Financial market participants (FMPs) are not required to disclose eligibility as part of Articles 5 and 6 disclosures within the Taxonomy Regulation. However, if FMPs wish to explain the eligibility values of their product, they can do so as part of their periodic disclosures. The report advises that FMPs could disclose the percentage of revenues, capital expenditure (Capex), and operational expenditure (Opex) that is Taxonomy-eligible but not aligned. Still, it also notes that these investments should cause no harm according to Regulation (EU) 2019/2088.
2. Substantial Contribution
For substantial contribution, the key to determining it is that the data must be derived directly from the reporting company. The Platform on Sustainable Finance (PSF) outlined three potential scenarios to establish Taxonomy alignment in the absence of detailed company alignment reporting. Important to highlight that when data proxy is used, the approach must be conservative, avoiding underestimation of emissions or other scientific measurements.
Guidelines suggest that if a company has not reported key metrics required for substantial contribution, FMPs or data vendors should not estimate these values.
In cases where a company provides entity-level environmental metrics but lacks activity-level reporting, FMPs are permitted to use entity-level data to estimate the activity. However, a cautious approach must be maintained to avoid underreporting of metrics.

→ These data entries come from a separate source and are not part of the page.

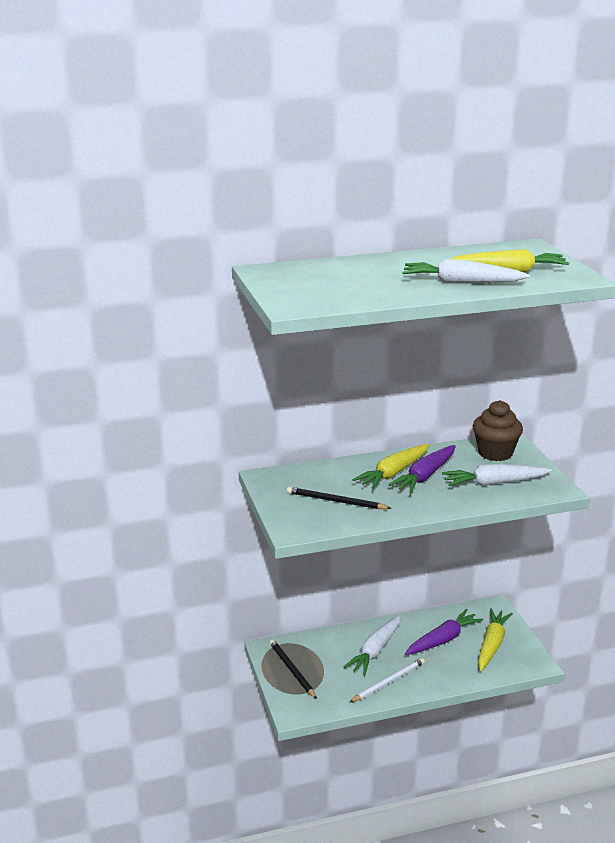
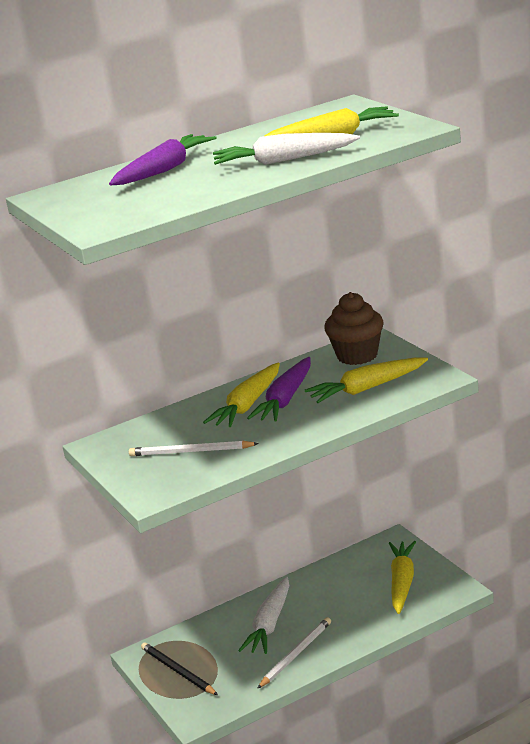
camera: 10 degrees left, 0 degrees up
(335, 501) = (190, 452): black pencil -> white pencil
(443, 640) = (344, 592): purple carrot -> purple carrot (164, 170)
(494, 483) = (367, 388): white carrot -> yellow carrot

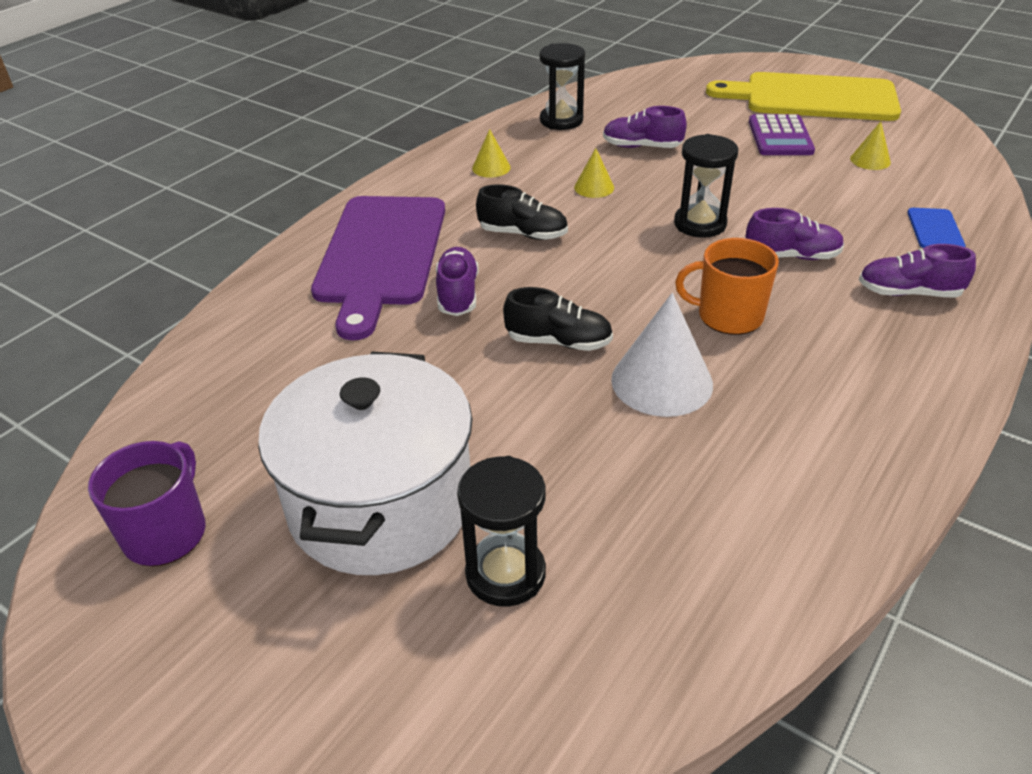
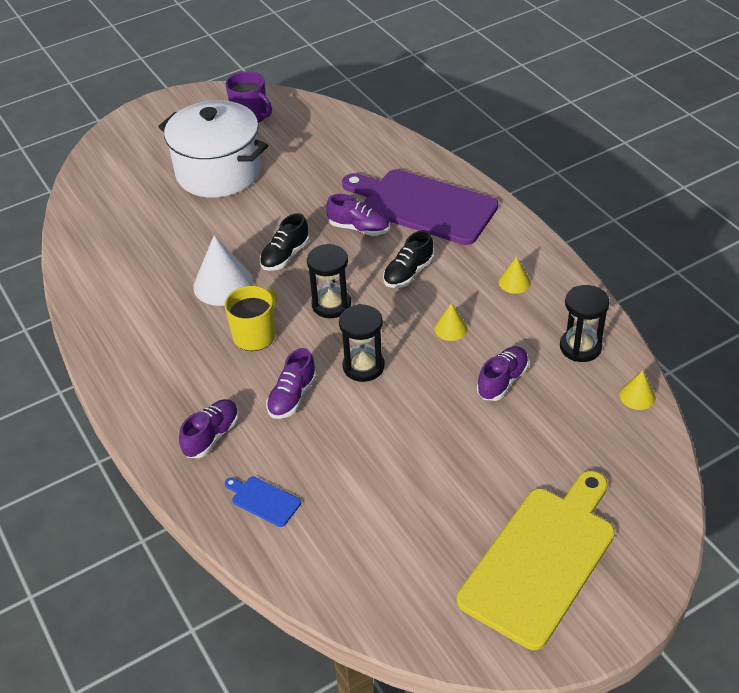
camera: 115 degrees right, 5 degrees up
(505, 573) = (153, 198): black hourglass -> black hourglass (331, 304)
(728, 316) = (255, 335): orange mug -> yellow mug
(780, 137) = (470, 486): purple calculator -> none
(870, 160) = (391, 528): yellow cone -> yellow cone (637, 396)

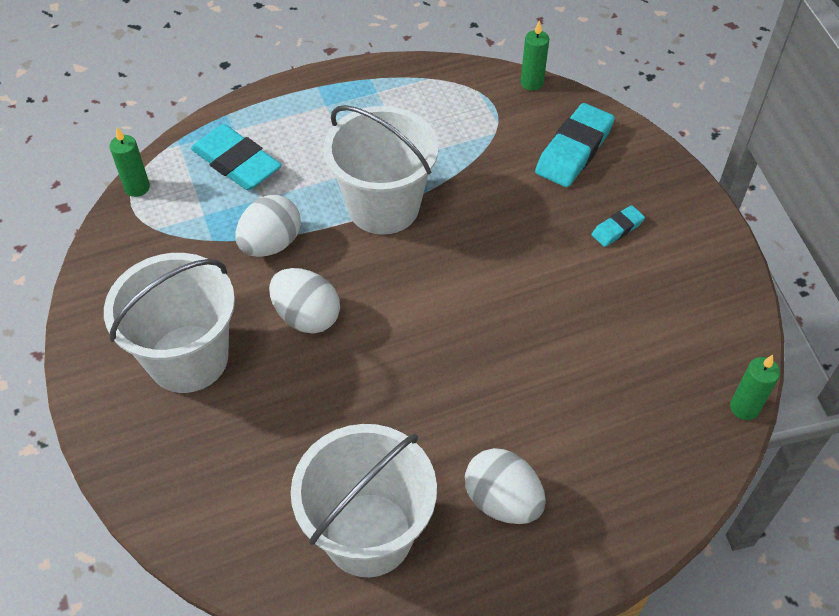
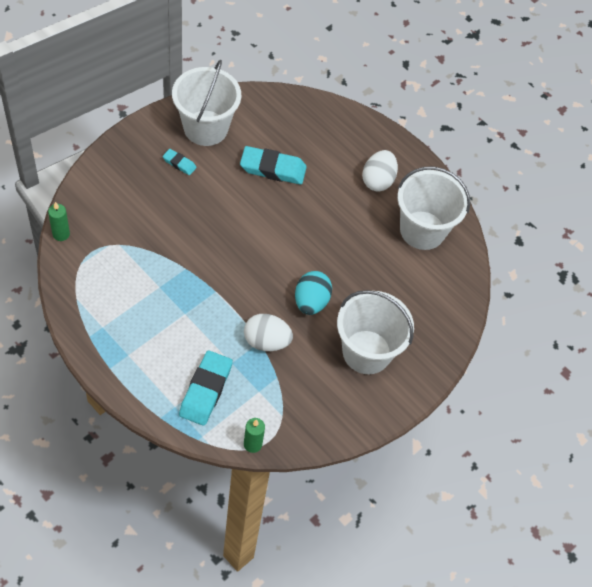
camera: 120 degrees left, 5 degrees up
(307, 316) = (311, 302): white egg -> turquoise egg
(383, 207) = (210, 289): white bucket -> white bucket (205, 128)
(574, 150) = (120, 197): turquoise eraser -> turquoise eraser (273, 169)
(744, 408) = (279, 93): green candle -> none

3. Do No Significant Harm (DNSH):
The ‘Do No Significant Harm’ (DNSH) encompasses qualitative, quantitative, and process-based criteria. The substantial contribution criteria combined with the DNSH criteria seek to ensure a baseline environmental performance in that the pursuit of one environmental objective doesn’t compromise another.
The PSF recommends not relying solely on environmental controversy scanning or adherence to local and national environmental laws to determine DNSH compliance. While such controversies and non-compliance can serve as signals for potential DNSH breaches, they are insufficient in themselves to confirm complete DNSH alignment.
Important to highlight also that ESG scoring models or DNSH assessments should always be complemented with detailed explanations of the methodologies utilized.
4. Minimum Safeguards (MS):
The “Minimum Safeguards” is a prerequisite for any economic activity to be classified as environmentally sustainable under Article 18 of the EU Taxonomy regulation. These safeguards are meant to ensure alignment with human rights standards defined by the OECD Guidelines and the United Nations (UN) Guiding Principles on Business and Human Rights (UNGPs).
The PSF here emphasizes the critical role of Human Rights Due Diligence (HRDD) – defined by the UN’s Office of the High Commissioner for Human Rights as “a way for enterprises to proactively manage potential and actual adverse human rights impacts with which they are involved” – in implementing these safeguards.
More specifically, the PSF provides guidance, including policy and procedures adoption, adverse impacts identification and mitigation, and public communication about these actions. Furthermore, the PSF establishes two critical criteria: adequacy of HRDD processes and the absence of human rights abuses due to improper HRDD implementation.
In summary, the complex reporting rules set by the EU Taxonomy pose significant challenges to banks, companies, and investors alike. The use of proxy data serves as a viable approach to bridge the gap in data availability and meet the stringent ESG reporting criteria. However, it’s crucial to understand that regulatory allowances for the use of such data are not unrestricted.
Specifically, the nature of proxy and estimated data that can be used is contingent upon the precise situation and the aspect of the EU Taxonomy assessment that it’s applied to – namely, Substantial Contribution, Do No Significant Harm (DNSH), and Minimum Safeguards. Thus, its application must be context-specific, meticulously assessed, and in line with the outlined requirements to ensure valid and compliant ESG disclosures.